Ну и нам бы, для простоты разговора, понадобилось как минимум разделить сказку «авторскую» и «фольклорную». Это уже дело страшно сложное и неблагодарное, я не решусь. Знаю только, например, что любые попытки интерпретировать фольклор, подходя к нему с бытовой философией другой эпохи — дело неблагодарное: фольклор плохо поддаётся такой интерпретации.
То есть нам не нужно отказаться от Золушки и Белоснежки потому, что в сегодняшнем обществе они несут какое-то устаревшее послание?
Я знаю, что есть дети, которые перестали их понимать. Дети, которые стали говорить: «Почему Золушка не пошла во дворец на следующее утро сама? Принц же ей так понравился! Зачем она заставила его себя искать?». Это же прекрасный вопрос, и он, мне кажется, говорит об очень здоровых общественных процессах.
Архетипические сюжеты живут, пока в них есть потребность, и удивительно пластичны: они меняются вместе с культурой, которая их тиражирует; у меня есть целая лекция для детей о том, как сегодня бытует «Красная шапочка», — я рассказываю в ней, среди прочего, и про страшный взрослый фильм Red Riding Hood, и про комикс Fables, и про игру Woolfe, где Красная Шапочка берёт на себя роль мстителя.
Мы не можем заставить людей забыть архетипический сюжет, но не можем заставить и помнить: огромное количество сюжетов, казавшихся вечными, исчезает и растворяется; это замечают только специалисты, да и то не всегда.
Детские книги в разное время были возможностью сказать то, что их авторы не могли бы сказать во взрослой литературе. Сегодня есть сказки, которые пытаются говорить о том, что происходит сейчас?
Я не думаю, что сейчас во взрослой литературе так уж много запретов. Они, безусловно, есть, и ещё какие, но это связано не столько с текущей политической властью, сколько с текущей общественной атмосферой. Однако в большинстве случаев, даже если книгу ждет сложная судьба, она, скорее всего, всё-таки увидит свет.
Другое дело, что есть вещи, о которых, наоборот, всё меньше и меньше говорят с ребёнком. Социолог Нейл Постман несколько десятилетий назад написал эссе «Исчезновение детства», в котором утверждал, что детства больше не существует, потому что ребёнка от взрослого в последние несколько веков отделяли только три темы: секс, смерть и деньги. Постман сообщал читателю, что с середины 20 века ребёнок всё больше приобщается ко всем трём — он становится покупателем, постоянно лицезреет насилие в медиа и всё раньше узнает о сексе, — а, значит, детства больше нет.

***

> [Опираясь на сведения]:
[A] Какие три темы, по мнению Нейла Постмана из текста о сказках, отделяли ребёнка от взрослого?
[B] Допишите текст о сказках и детстве, начав сразу после его последнего предложения.

(Записи из источника данных)
***

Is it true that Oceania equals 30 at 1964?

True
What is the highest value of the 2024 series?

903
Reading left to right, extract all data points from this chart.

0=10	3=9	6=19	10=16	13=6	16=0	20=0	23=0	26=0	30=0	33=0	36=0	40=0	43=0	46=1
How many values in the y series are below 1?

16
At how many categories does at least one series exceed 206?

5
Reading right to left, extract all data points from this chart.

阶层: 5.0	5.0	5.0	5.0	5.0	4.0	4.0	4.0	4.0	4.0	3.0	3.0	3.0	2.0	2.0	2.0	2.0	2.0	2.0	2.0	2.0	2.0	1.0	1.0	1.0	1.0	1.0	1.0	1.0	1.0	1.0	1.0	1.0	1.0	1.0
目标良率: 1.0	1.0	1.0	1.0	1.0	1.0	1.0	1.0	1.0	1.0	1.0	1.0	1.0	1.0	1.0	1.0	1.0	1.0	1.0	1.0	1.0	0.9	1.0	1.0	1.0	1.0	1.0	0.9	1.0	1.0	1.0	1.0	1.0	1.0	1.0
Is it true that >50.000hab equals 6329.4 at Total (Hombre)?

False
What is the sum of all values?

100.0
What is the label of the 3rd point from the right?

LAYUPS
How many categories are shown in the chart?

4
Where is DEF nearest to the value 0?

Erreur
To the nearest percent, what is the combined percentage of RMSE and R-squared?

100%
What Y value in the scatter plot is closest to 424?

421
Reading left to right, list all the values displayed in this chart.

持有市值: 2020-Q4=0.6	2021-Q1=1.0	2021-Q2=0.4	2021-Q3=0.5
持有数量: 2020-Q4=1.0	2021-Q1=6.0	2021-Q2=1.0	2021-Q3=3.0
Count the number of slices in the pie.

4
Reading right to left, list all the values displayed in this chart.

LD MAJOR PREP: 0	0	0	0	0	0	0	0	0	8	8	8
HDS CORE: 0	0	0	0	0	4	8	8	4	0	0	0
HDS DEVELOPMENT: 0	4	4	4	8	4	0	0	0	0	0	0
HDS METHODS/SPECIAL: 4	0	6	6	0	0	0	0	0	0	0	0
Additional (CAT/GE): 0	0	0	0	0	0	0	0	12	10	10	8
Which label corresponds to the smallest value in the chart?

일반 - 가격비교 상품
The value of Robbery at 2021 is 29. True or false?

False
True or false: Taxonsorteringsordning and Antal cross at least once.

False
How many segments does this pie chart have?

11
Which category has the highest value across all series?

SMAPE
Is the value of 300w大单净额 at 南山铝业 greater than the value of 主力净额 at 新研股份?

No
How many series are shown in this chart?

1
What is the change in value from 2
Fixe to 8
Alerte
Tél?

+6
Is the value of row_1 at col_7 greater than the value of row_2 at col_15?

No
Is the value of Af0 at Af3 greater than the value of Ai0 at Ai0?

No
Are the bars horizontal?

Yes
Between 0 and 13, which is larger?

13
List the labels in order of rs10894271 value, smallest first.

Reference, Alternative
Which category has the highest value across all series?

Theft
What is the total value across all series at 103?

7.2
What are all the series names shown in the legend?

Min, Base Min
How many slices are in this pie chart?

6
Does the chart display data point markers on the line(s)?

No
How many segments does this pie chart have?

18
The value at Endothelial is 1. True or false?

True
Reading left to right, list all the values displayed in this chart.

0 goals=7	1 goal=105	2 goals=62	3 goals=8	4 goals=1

***

> [Ответы к заданиям]:
[A] Секс, смерть и деньги.

[B]
Сейчас мы видим, насколько Постман был неправ (детство не раз хоронили и до него). Детство никуда не делось, но оно интенсивно меняется, насколько я могу понять. Но и тут ни в коем случае нельзя говорить ни о каком гомогенном «детстве»: в одних социальных стратах оно культивируется и обставляется всё более сложными ритуалами, в других ребёнок еле-еле выживает среди мира взрослых. Мне кажется важным помнить об этом.
При этом темы, на которые нельзя говорить с ребёнком, существуют почти во всех обществах (тут в голове расцветает дерево ссылок, начиная с Мирчи Элиаде). Очень часто именно приобщение к новому знанию маркирует переход из мира ребёнка в мир взрослых. Вопрос — какие это темы и как они устроены. В этом смысле, например, «Убить Дракона» Шварца — уникальный пример почти определённого рода книги, но заметим, что в Советском Союзе нельзя было написать ни нормальную взрослую книгу про секс, ни детскую. Детская литература не была идеальным инструментом «сказать то, что нельзя сказать»: ими иногда можно было сказать чуть больше, но по-прежнему не всё.
Сегодня ситуация ничуть не проще: мы привыкли считать, что западная детская литература может говорить с ребёнком обо всём на свете («вот бы нашей так!»), но и это не вполне правда: тут ещё как есть свои запреты и ограничения. В России на действительно радикальную тему нельзя говорить ни со взрослыми, ни с детьми. Да и тем, про которые со взрослыми говорить можно, а с детьми нельзя, в России, очевидным образом, хватает: написать сейчас детскую книгу о двух влюблённых девочках, — значит, пойти тяжёлым путём, но даже если автор готов — предложить её издательству означает поставить его в неловкое положение.
Вот вам ещё пример: попробуйте написать детскую книгу про семью, которая решила эмигрировать из России из-за политического режима. Отличная была бы книжка, кстати, сколько детей переживает сейчас эмиграцию, и это очень тяжело. Можно ли написать об этом сказку? Не знаю, кстати. Очень хороший вопрос.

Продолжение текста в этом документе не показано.